When the average football fan in 2025 thinks about the Mannings, a new member of the family may come to mind: Texas Longhorns starting quarterback Arch Manning.
Arch will be quickly followed by his famous uncles, Pro Football Hall of Famer Peyton Manning and Eli Manning, of course, but the younger quarterback of the Manning Football Family is on the forefront of football fans’ minds.
He’s taking over a Texas team that went 13-3 last season and made a run all the way to the College Football Playoff semifinal before losing to the eventual national champion, Ohio State.
Sure, the Longhorns are losing some key players to the NFL, including quarterback Quinn Ewers and wideout Matthew Golden, but Texas feels it’s reloading, not retooling, because Manning is taking over the helm.
He’s the former No. 1 overall recruit in the 2023 class, and glimpses of him as a backup to Ewers over the past two seasons would suggest he has superstar capability.
Not only that, but he looks the part, per Longhorns head coach Steve Sarkisian.
“I think there’s something that’s unique about Arch. You can watch him throw, and you see when you get up on him in person, man, he’s a bigger guy than maybe people think. When you watch him throw, the arm talent and the deep ball is there,” Sarkisian recently told Pete Thamel of ESPN.
What Arch has that perhaps his uncles didn’t is surprising athleticism for his size, though, per Sarkisian.
“Then you watch him move and you’re like, wait, this guy’s a better athlete than I thought. Definitely got grandpa’s gene. It’s not the uncles, he got grandpa’s gene,” Sarkisian said.
Arch’s grandfather is the patriarch of the Manning family and the younger quarterback’s namesake: Archie Manning.
The eldest Manning quarterback didn’t have the NFL career of his sons — with four Super Bowl wins between Peyton and Eli — but he was an extremely decorated college quarterback at Ole Miss.
He was the 1969 SEC Player of the Year, and he also won the Walter Camp Memorial Trophy, which goes to the most outstanding player on college football. He threw for 4,753 yards and 31 touchdowns at Ole Miss over three seasons (though he did also throw 40 interceptions), and he also rushed for 823 yards and 25 touchdowns on the ground.
That ability on the ground is what Arch Manning also has. He rushed for four touchdowns last season as a backup and provided the Longhorns with almost a “wildcat” look at times in big moments.
He won’t be the “wildcat” this season, but he will get ample chance to show of the genes that his grandpa passed on to him.

* **EXERCISE DIRECTIONS**: Echo the passage of the Arch Manning article starting with "He’s the former" and going on through "Thamel of ESPN.", copying it word for word. The material that follows was drawn from a separate source.

(Stored data entries)

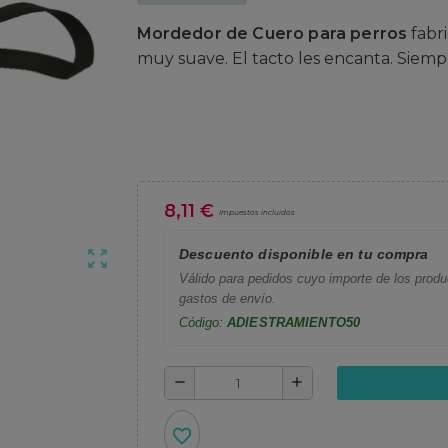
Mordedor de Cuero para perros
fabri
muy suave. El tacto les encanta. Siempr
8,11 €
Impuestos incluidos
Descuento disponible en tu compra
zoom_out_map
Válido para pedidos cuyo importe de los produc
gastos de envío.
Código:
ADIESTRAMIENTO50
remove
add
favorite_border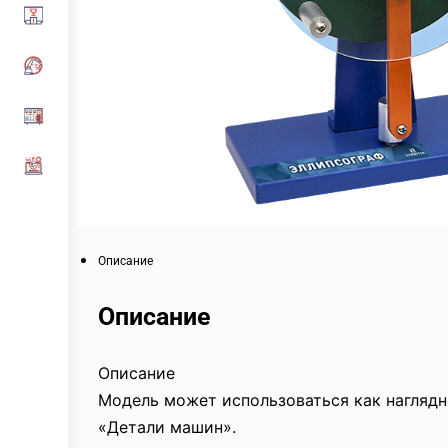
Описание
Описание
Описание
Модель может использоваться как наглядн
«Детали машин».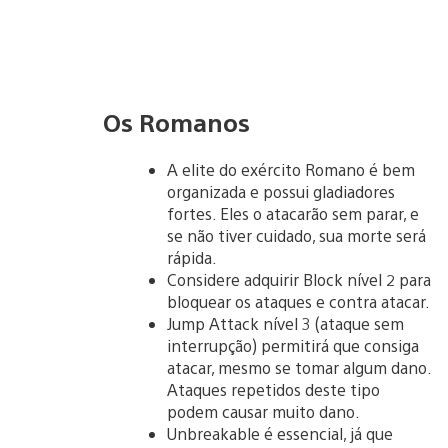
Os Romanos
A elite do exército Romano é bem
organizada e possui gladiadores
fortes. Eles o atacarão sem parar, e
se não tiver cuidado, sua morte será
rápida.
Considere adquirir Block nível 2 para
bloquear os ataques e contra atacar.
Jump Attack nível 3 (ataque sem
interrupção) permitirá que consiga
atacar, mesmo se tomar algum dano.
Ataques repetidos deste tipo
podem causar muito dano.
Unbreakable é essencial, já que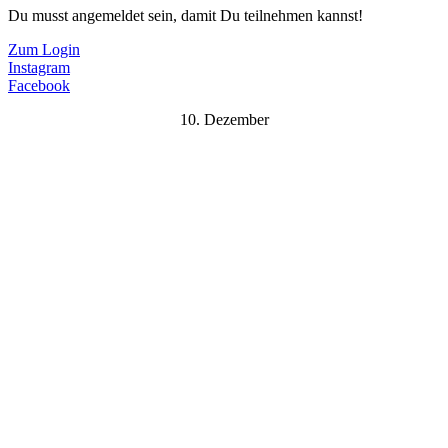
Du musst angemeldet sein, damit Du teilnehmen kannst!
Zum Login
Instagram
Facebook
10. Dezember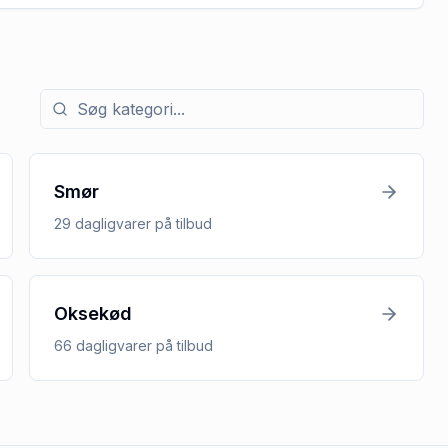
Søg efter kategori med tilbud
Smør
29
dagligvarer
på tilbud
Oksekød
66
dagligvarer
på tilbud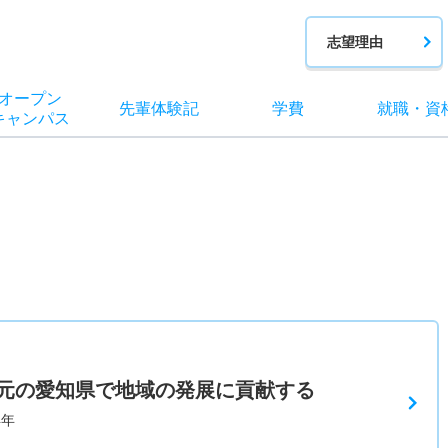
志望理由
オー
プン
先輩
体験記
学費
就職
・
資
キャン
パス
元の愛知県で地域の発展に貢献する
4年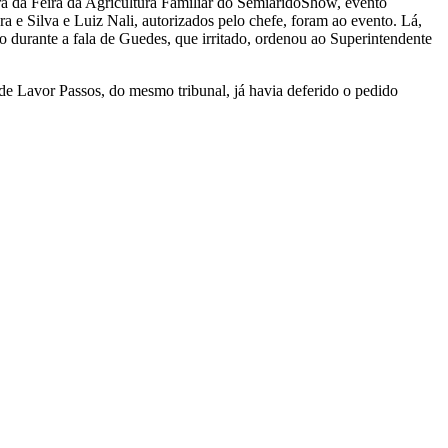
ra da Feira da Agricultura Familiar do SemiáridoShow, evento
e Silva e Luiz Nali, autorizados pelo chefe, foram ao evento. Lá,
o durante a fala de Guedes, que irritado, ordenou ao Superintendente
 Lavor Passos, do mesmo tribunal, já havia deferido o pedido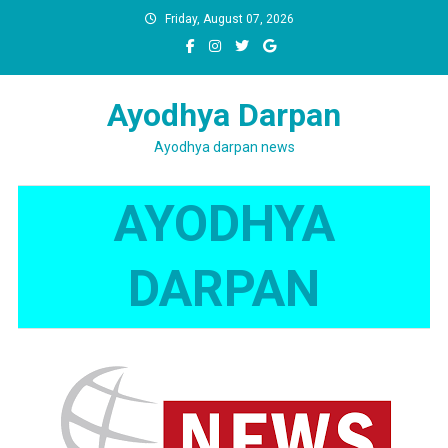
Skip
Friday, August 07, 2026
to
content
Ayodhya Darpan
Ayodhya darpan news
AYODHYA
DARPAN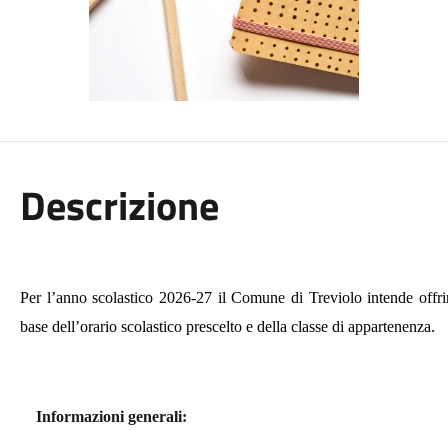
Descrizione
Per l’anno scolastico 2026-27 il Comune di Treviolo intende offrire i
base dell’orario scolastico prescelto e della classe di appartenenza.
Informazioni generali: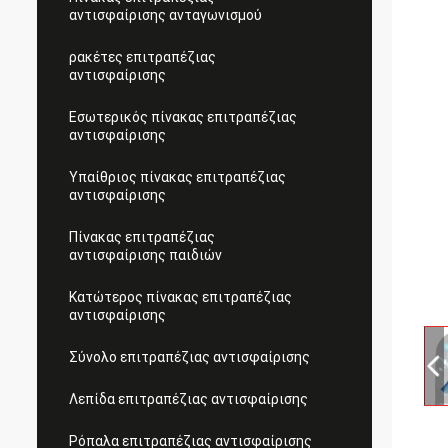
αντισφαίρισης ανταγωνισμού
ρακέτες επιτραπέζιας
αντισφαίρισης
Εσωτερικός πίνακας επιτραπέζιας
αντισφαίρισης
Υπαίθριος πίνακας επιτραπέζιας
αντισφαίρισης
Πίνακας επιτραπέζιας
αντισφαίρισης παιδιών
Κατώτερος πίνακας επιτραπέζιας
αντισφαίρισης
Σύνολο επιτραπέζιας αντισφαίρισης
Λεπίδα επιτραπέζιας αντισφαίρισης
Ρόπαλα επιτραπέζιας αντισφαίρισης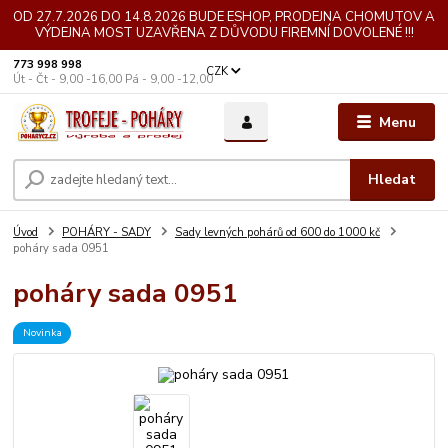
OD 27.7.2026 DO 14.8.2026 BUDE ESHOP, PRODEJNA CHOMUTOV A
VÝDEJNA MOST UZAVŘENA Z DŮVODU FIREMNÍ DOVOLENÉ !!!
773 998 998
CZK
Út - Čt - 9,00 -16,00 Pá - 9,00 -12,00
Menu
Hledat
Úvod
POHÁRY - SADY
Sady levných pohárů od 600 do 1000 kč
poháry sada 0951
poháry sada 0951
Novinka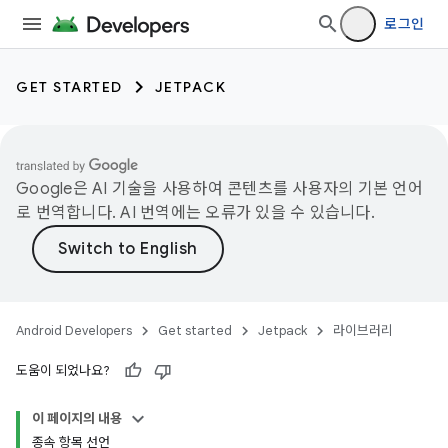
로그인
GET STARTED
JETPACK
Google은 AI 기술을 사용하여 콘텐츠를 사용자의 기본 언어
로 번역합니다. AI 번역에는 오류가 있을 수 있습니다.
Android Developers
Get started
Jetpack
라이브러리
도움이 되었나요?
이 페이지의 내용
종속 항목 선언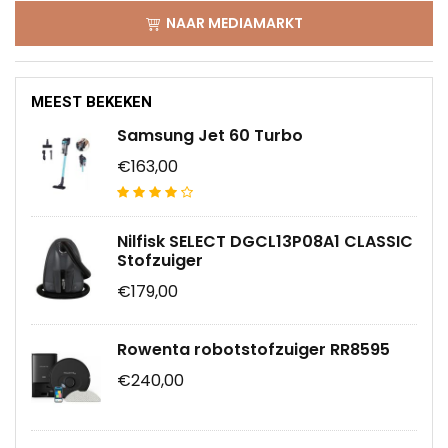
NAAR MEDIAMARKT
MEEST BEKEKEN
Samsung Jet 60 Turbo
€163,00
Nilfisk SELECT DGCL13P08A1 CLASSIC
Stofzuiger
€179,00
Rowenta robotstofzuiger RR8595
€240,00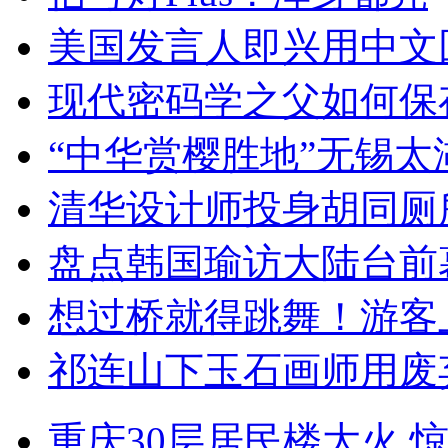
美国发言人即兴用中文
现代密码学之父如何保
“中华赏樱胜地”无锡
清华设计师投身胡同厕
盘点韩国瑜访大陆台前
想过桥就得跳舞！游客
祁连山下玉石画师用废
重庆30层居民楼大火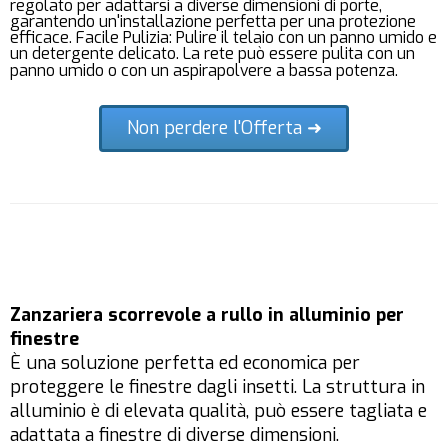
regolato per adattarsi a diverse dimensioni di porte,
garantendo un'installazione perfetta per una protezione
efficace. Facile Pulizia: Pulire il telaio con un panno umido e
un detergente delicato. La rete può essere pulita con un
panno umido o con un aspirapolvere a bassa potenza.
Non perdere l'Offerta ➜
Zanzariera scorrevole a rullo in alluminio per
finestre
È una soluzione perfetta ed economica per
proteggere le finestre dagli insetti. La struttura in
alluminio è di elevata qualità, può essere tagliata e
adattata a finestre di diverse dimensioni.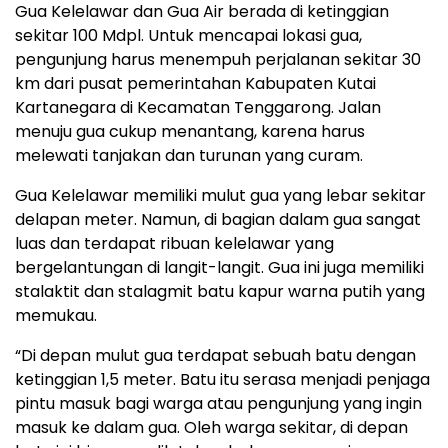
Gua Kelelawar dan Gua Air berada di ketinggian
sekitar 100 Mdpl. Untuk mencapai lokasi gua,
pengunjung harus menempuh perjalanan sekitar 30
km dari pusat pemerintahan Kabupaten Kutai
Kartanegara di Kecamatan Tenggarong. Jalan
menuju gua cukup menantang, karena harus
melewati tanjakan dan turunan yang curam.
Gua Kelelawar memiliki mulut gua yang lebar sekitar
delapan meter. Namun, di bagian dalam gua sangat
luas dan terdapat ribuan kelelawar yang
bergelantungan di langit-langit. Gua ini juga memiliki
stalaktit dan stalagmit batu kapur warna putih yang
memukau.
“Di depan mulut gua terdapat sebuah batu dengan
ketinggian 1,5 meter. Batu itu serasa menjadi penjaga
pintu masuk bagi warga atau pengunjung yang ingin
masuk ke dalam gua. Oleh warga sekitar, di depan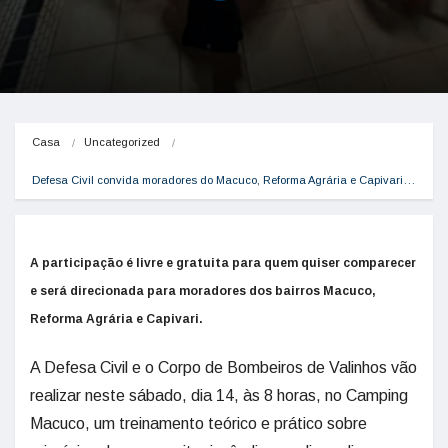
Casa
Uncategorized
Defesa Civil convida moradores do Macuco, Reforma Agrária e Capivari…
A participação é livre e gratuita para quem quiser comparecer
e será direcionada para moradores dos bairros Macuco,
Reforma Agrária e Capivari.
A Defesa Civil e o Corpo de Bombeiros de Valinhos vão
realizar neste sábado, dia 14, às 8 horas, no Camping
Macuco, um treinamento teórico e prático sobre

* **ANSWER BELOW**:
He’s the former No. 1 overall recruit in the 2023 class, and glimpses of him as a backup to Ewers over the past two seasons would suggest he has superstar capability.
Not only that, but he looks the part, per Longhorns head coach Steve Sarkisian.
“I think there’s something that’s unique about Arch. You can watch him throw, and you see when you get up on him in person, man, he’s a bigger guy than maybe people think. When you watch him throw, the arm talent and the deep ball is there,” Sarkisian recently told Pete Thamel of ESPN.